Immediately following this, Numa returns to his people:
he taught the sacred rituals, and educated a savage, warlike, race in the arts of peace 
and dies, in the space of six lines.

Lake Nemi, John Robert Cozens
The "segue" that follows is complex and unexpected. Egeria, mourning Numa, melts into a spring in "Oresteian Diana's" sacred grove in Aricia, but not before receiving cold comfort from Hippolytus, who will vividly evoke the climax of the Phaedra. With no preparation or foreshadowing, we pass from Numa's "arts of peace" to a sacred place suffused with Greek nightmares about innocent sons of accursed royal houses: Orestes of the House of Atreus and Thyestes, and Theseus' blameless son Hippolytus, destroyed by Phaedra, daughter of Minos and Pasiphaë.

Ovid doesn't drop these references casually. Orestes, the murderer of a murderous mother, and Hippolytus, destroyed by his father's curse at this stepmother's behest, both had come to this Nemorean grove. It was here that Hippolytus instituted the office of Rex Nemorensis, priest of Diana, says Pausanias. The kingship was open to no freemen; only to slaves. To accede to the throne, the escapee had to kill the previous priest, also a former slave, in single combat. The tale attracted the attention of Macaulay:
From the still glassy lake that sleeps
Beneath Aricia's trees--
Those trees in whose dim shadow
The ghastly priest doth reign,
The priest who slew the slayer,
And shall himself be slain 
It inspired Sir James Frazer as well. As Wikipedia notes, the "successful candidate had first to test his mettle by plucking a golden bough from one of the trees in the sacred grove."
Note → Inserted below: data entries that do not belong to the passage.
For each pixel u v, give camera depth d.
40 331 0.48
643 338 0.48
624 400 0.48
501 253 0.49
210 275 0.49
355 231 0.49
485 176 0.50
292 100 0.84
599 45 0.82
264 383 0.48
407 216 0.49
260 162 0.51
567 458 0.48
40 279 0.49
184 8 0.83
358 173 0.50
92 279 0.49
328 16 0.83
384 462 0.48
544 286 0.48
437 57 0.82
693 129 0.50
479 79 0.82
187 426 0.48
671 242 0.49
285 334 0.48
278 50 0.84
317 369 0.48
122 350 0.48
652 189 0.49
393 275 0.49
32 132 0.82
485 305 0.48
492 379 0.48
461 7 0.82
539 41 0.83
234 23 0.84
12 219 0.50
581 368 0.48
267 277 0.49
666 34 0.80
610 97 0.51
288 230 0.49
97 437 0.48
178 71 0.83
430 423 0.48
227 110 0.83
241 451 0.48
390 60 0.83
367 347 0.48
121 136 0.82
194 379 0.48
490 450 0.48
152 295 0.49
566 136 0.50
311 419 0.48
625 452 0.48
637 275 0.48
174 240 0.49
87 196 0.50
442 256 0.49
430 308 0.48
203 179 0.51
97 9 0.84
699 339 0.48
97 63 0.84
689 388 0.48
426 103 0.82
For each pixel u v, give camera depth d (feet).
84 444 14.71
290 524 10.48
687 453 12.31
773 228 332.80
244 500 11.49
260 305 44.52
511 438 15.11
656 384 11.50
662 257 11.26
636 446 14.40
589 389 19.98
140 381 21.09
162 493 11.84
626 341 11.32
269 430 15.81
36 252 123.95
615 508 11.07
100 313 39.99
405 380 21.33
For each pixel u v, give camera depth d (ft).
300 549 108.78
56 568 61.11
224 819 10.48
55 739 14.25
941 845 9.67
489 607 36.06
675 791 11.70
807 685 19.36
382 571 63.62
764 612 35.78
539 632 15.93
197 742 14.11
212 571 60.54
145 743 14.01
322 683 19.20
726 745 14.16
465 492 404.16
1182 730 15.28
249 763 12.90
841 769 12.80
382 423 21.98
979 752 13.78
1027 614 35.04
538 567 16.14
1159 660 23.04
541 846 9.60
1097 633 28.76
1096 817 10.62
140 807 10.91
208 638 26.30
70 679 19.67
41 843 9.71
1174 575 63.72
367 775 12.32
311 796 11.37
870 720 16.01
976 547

As Book 15 moves from Pythagoras to Numa to Hippolytus and eventually Aesculapius, Ovid gives us a good deal to ponder: A peaceable Sabine king dies, his consort hides in triform Diana's grove in Aricia, a place haunted by memories of powerlessness, of refugees from accursed feasts and Cretan labyrinths, the site of a lurid rite of passage and a savage succession of kings.